The omission of international law is, in this context, unfortunate, as treaties and other sources of international law are the tools capable of transforming inter-state contests over relative gains into long-term strategies for international cooperation. Indeed, the entire system of international cooperation, including the UN, the World Trade Organization and — importantly for the MSC — NATO and other regional defense alliances, are based on international law.
Whatever one may think of the war in Gaza and the broader problems of world politics, it is clear that a sustainable way forward cannot be found if one overlooks the crucial role of international law. In contrast to the perplexing, polarised and often hypocritical world of politics, international law offers a place of greater integrity; a civilising perspective that allows leaders to look at the world as if behind a “veil of ignorance” and find long-term solutions that works for everyone.

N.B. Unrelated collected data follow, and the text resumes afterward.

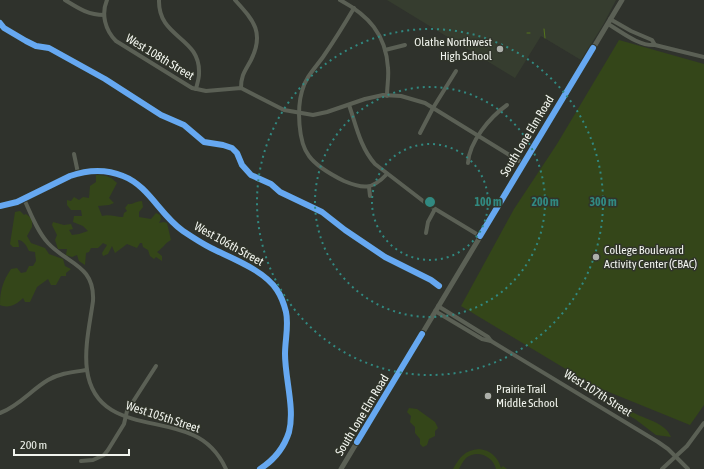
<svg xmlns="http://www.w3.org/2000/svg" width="704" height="469" font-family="'Asap Condensed',sans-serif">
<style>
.built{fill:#363d2f}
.green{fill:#344619}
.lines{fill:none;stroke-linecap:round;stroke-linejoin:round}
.stream{stroke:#55751d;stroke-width:1}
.minor{stroke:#5b6055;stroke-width:4}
.tertiary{stroke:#5b6055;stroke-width:5}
.cycleway-casing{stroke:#30342a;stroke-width:8}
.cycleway{stroke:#66a8f1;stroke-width:6}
.ring{fill:none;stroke:#318981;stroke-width:2;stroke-dasharray:2 4}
.poi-dot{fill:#adb0aa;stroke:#30342a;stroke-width:1.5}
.labels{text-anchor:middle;stroke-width:3;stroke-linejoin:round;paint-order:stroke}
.poi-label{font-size:12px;fill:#f1f4ee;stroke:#30342a;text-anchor:start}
.street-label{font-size:12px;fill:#f1f4ee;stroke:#30342a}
.centre{fill:#318981;stroke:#30342a;stroke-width:2}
.ring-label{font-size:12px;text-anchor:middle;font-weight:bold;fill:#318981;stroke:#30342a;stroke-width:3;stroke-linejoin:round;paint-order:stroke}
</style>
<rect width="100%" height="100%" fill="#2f322c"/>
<polygon class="built" points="387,0 616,0 603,25 581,60 541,36 515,78"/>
<g class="green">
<polygon points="619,40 704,64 704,405 690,425 594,386 461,306 514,209 557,144"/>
<path d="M96 175C106 175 110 176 117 183L109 198 114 203 109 205 98 206 102 216C109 214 115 217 123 217L124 213 127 211 125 208 128 204C132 205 136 201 142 201L143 207 139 212V217L151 219 156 213 160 215 161 219 159 223 164 222 167 223 171 240C165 243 163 248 157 252L162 256V261L156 257 154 259 150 256 148 250 143 247 142 243H140L137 248 127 244 115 253 112 246 108 254 103 256 102 253 107 245 103 243 98 248H91L89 252 86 253 85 265 79 261 77 255 72 257 66 255 67 249H58L55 240 57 235 52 225 53 222 64 225 71 224 73 229 69 230 72 235 79 234 88 231 83 226 73 222 74 216H82L81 210H71L67 205V200L71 201 74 197 79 200 83 197 89 198 90 186 96 182Z"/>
<path d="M20 211 24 215 26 214 32 219V227L27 236 31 243 45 248 49 254 63 259 65 266 71 269 66 273V276H61L56 285H51L48 279 37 287 30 302H25L23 298C17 304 9 309 0 305 0 290 3 281 11 269L17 268 21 273 26 272 29 266H33L36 261 35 252 29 251C27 247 24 240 18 240L19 247H13L10 244 15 212Z"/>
<path d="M611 398C620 404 629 411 638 415 649 420 666 424 671 437L656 435 635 419 610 405Z"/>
<polygon points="409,408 417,409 435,422 438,428 435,431 435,436 429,439 427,445 423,447 420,444 420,439 415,433 415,427 410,422 411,416 407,412"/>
<path d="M479 449C490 450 498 457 501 468L503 466 507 469H496C493 456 477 449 466 458 463 461 461 465 459 469H453C459 458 465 450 479 449Z"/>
</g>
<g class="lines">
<g class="stream">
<polyline points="544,29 545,38"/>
<polyline points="527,33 530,33"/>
</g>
<g class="minor">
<path d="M65 0C78 8 88 15 104 15"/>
<path d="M107 0C101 14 105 30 116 41L192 88 206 91 241 88 284 110 313 115 327 112 365 99 383 95 401 96 425 103 524 164"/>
<path d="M159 0C158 39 201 36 199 74 199 79 197 84 196 89"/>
<path d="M235 0C253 20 265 32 251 60 245 71 241 75 241 88"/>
<path d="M340 0C368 15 386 34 388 68 389 77 387 86 387 96"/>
<path d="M354 8C344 25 334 41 323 57 315 68 305 78 302 91 297 108 298 142 309 156 317 167 332 175 344 181 363 189 372 190 387 174"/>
<polyline points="610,19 631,31 652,40 655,45"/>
<path d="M608 24C622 32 638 46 655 45L704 57"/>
<polyline points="385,50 405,45"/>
<path d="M349 105C356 125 360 147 375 164L427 204 480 236"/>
<polyline points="420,133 433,108 456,71"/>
<polyline points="74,154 78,173"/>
<path d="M468 163C469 142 490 117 507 105"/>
<polyline points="369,187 370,196"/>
<path d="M24 199C31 214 37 231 48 243 67 264 95 265 93 301 90 323 84 348 87 370 95 428 155 417 193 435 209 442 219 454 226 469"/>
<path d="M0 206 17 202 70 176C87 170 106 169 123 176 149 186 160 215 183 231 192 237 201 243 211 248 231 258 264 270 277 290 281 296 284 304 286 312 289 325 285 340 285 354 285 378 295 409 289 432 284 448 274 460 260 469"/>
<polyline points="426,233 428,222 435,209"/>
<polyline points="438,306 488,337 491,341 658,442 668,449 688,469"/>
<polyline points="435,311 482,339 491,341"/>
<path d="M0 413C19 406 31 390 48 380 60 373 74 372 87 370"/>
<polyline points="81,461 93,460 104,455 108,450 124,424 127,411 156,366"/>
<polyline points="662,469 687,446 704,423"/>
</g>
<polyline class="tertiary" points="341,469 622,0"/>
<defs>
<g id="cycleway">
<polyline points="0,23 4,28 26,41 36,46 49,48 105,79 161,115 184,125 204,142 223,145 232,148 237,153 242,165 251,175 271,184 280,192 322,212 345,230 385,257 431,280 439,286"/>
<path d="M0 206 17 202 70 176C87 170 106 169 123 176 149 186 160 215 183 231 192 237 201 243 211 248 231 258 264 270 277 290 281 296 284 304 286 312 289 325 285 340 285 354 285 378 295 409 289 432 284 448 274 460 260 469"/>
<polyline points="480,236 593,48"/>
<polyline points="357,442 422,334"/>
</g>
</defs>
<use href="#cycleway" class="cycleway-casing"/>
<use href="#cycleway" class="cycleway"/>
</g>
<g class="ring">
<circle cx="430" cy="202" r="58"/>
<circle cx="430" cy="202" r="115"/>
<circle cx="430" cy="202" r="173"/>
</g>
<g class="poi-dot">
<circle cx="500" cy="49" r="4"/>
<circle cx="596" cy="257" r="4"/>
<circle cx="488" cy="396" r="4"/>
</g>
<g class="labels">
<g class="poi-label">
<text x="492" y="46" text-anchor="end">Olathe Northwest<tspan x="492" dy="14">High School</tspan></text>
<text x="604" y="254">College Boulevard<tspan x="604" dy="14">Activity Center (CBAC)</tspan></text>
<text x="496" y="393">Prairie Trail<tspan x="496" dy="14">Middle School</tspan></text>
</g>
<g class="street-label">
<text transform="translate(160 57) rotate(31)" y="4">West 108th Street</text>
<text transform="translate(527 136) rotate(-59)" y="4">South Lone Elm Road</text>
<text transform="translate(229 244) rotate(29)" y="4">West 106th Street</text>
<text transform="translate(598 393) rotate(32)" y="4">West 107th Street</text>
<text transform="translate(362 415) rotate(-59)" y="4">South Lone Elm Road</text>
<text transform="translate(163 417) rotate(18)" y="4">West 105th Street</text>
</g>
</g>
<circle cx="430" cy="202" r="6" class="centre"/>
<g class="ring-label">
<text x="488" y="206">100 m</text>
<text x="545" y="206">200 m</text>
<text x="603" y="206">300 m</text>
</g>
<path d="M14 449v6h115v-6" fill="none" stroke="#f1f4ee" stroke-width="2"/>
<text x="20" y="449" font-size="12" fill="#f1f4ee" stroke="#30342a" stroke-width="3" paint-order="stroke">200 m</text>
</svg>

It can be a painful mental exercise to realize that one’s actions no longer corresponds with one’s principles, as reactions to the ICJ’s recent ruling that Israel must take “all measures within its power” to prevent acts of genocide in the Gaza strip shows. But it is an absolutely necessary exercise nonetheless, if we hope to halt — and eventually reverse — the slippery slope towards a zero-sum war of all against all.